HUN-REN Centre for Social Sciences, Toth Kalman u. 2-4, 1097 Budapest, Hungary; University of Galway, Centre for Disability Law and Policy, University Road, H91 TK33 Galway, Ireland.
Int J Law Psychiatry. 2024 May-Jun;94:101965. doi: 10.1016/j.ijlp.2024.101965. Epub 2024 Mar 3.
This article explores how the European Court of Human Rights has applied the norms of the UN Convention on the Rights of Persons with Disabilities (CRPD) in the area of mental health law. The European Court was initially receptive to the CRPD, including the UN Committee on the Rights of Persons with Disabilities' call for a repeal of legislation permitting involuntary psychiatric hospitalisation, but later distanced itself from it. The CRPD has nevertheless influenced how the European Court approached (a) involuntary hospitalisation, (b) separating detention from treatment, (c) restraints and other forms of ill-treatment in institutions, and (d) disability-neutral detention based on disability. Despite the two treaty bodies' different jurisprudential methodology and their different assumptions about the role of medical and legal professionals, the CRPD can continue to influence the European Court in areas such as less restrictive alternatives to coercive treatment, the relevance of capacity, and the importance of personal integrity for mental health treatment.

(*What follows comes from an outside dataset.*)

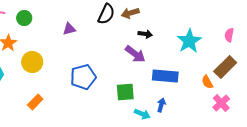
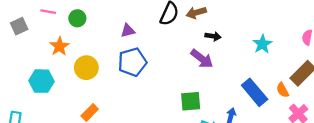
cyan star: (189, 41) -> (262, 44), size x0.7
blue rectangle: (165, 76) -> (255, 92), moved, turned 45
blue pentagon: (83, 77) -> (132, 62), moved

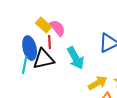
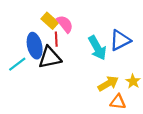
cyan arrow: (76, 58) -> (97, 48), moved
cyan line: (25, 65) -> (17, 64), moved, turned 42

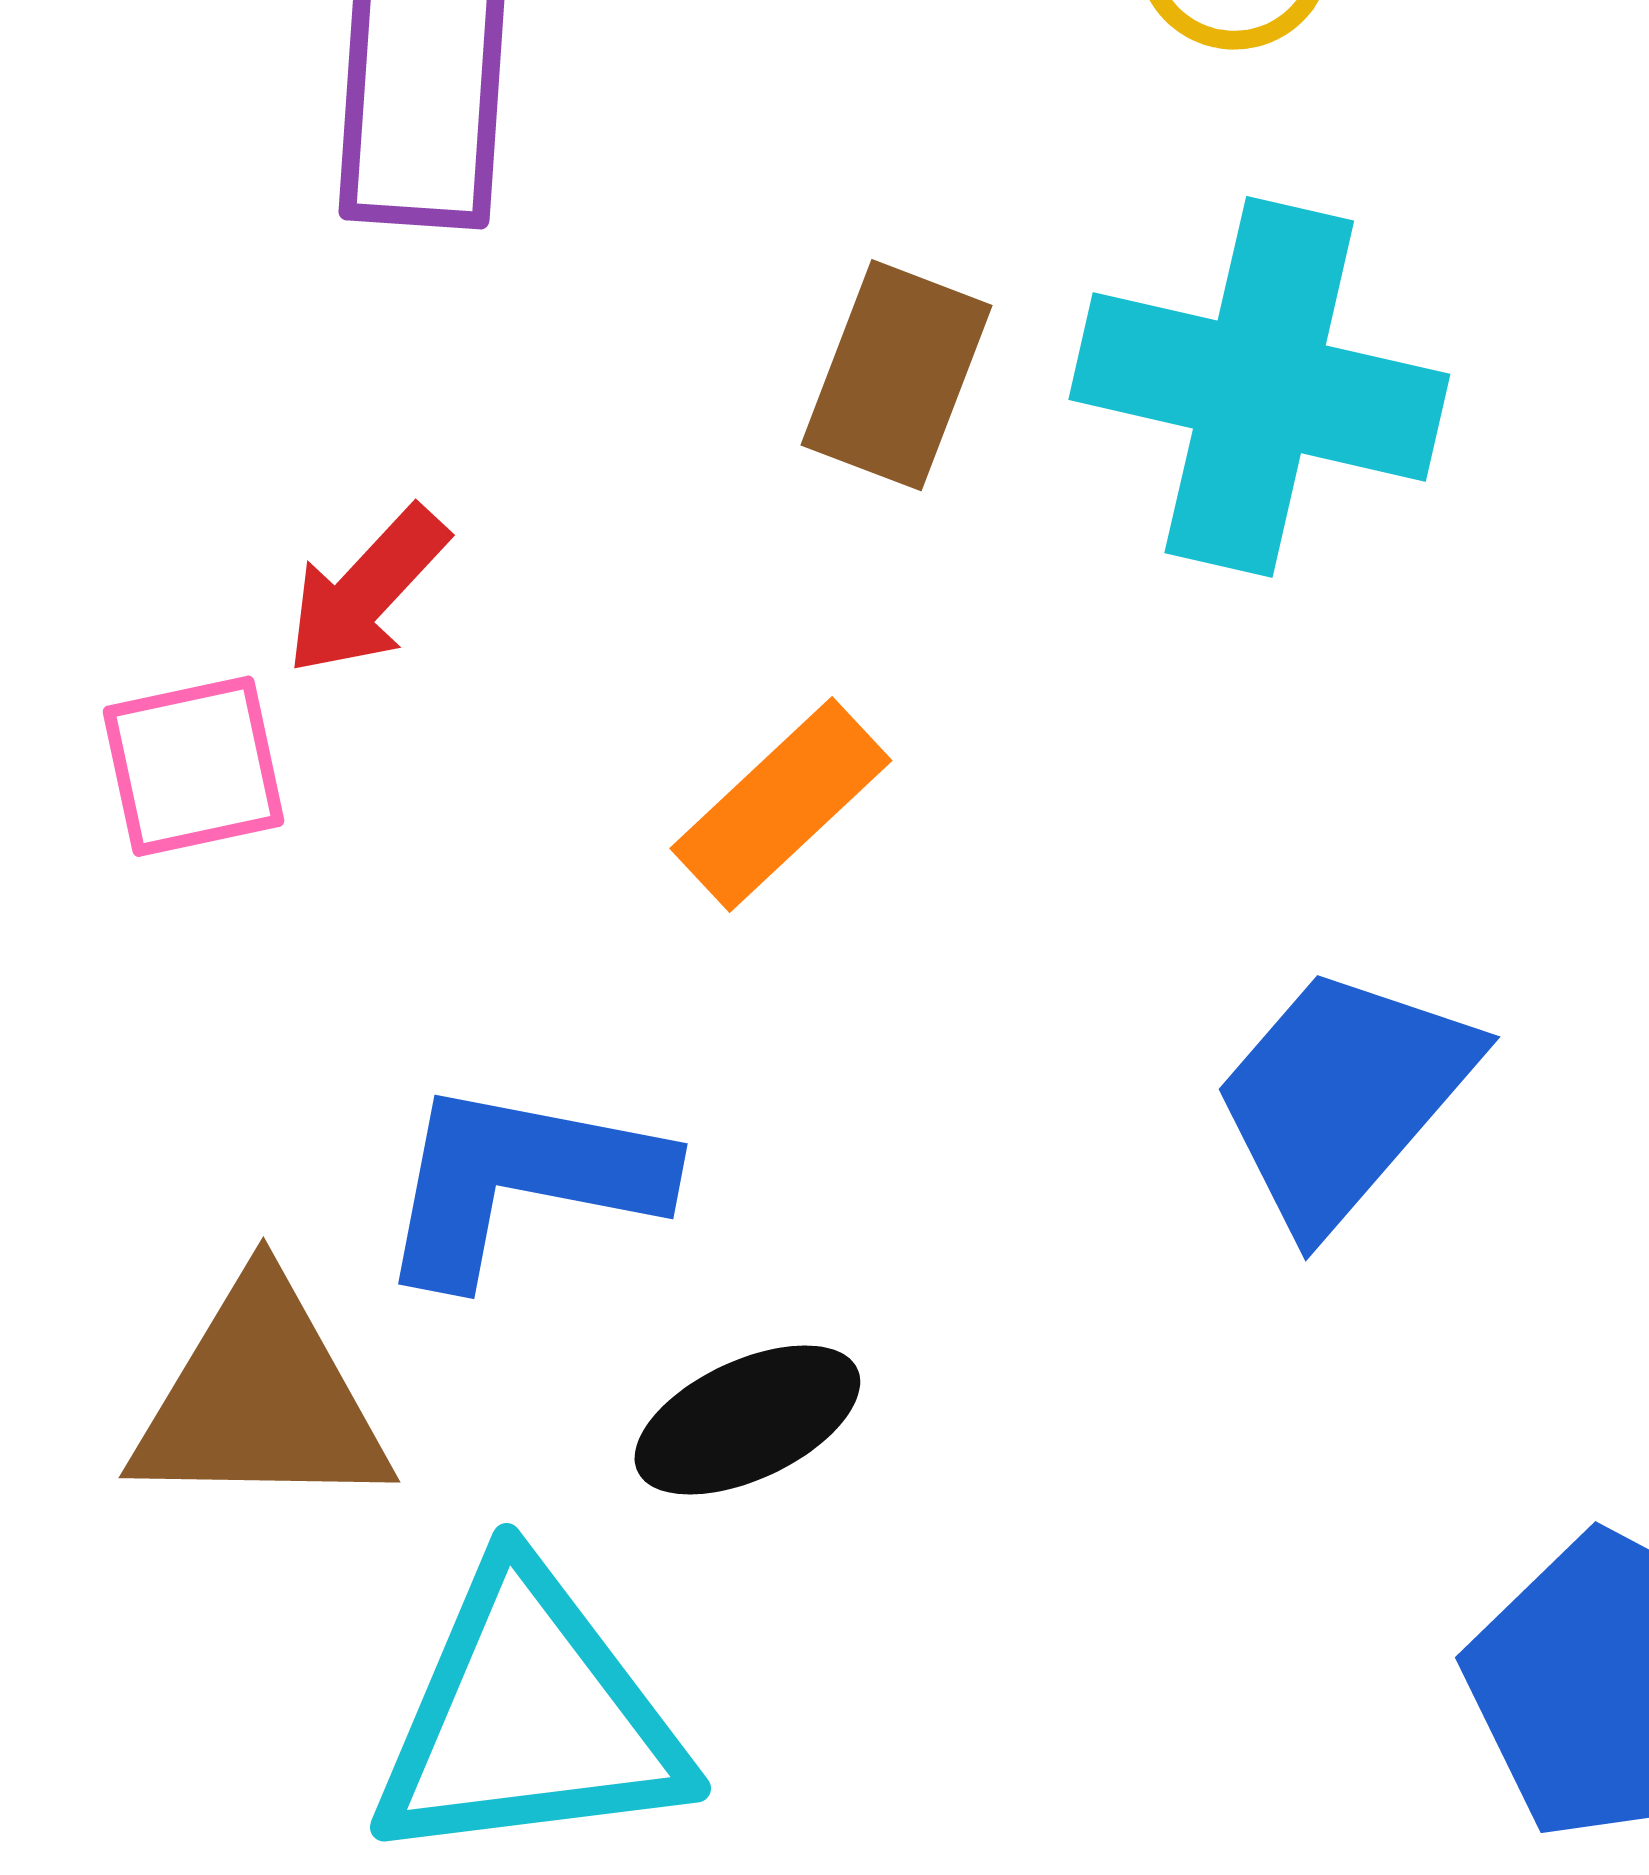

本文探讨了欧洲人权法院在精神卫生法领域如何适用《联合国残疾人权利公约》(CRPD)的规范。欧洲人权法院最初对 CRPD 持开放态度,包括联合国残疾人权利委员会呼吁废除允许非自愿精神病院住院的立法,但后来与 CRPD 保持了距离。然而,CRPD 仍然影响了欧洲法院对待以下方面的方式:(a)非自愿住院治疗;(b)将拘留与治疗分开;(c)在机构中使用约束和其他形式的虐待;(d)基于残疾的无差别拘留。尽管两个条约机构的法理方法不同,并且对医疗和法律专业人员的角色有不同的假设,但 CRPD 可以继续在诸如非强制性治疗的限制较少的替代方法、能力的相关性以及个人完整性对精神卫生治疗的重要性等领域影响欧洲法院。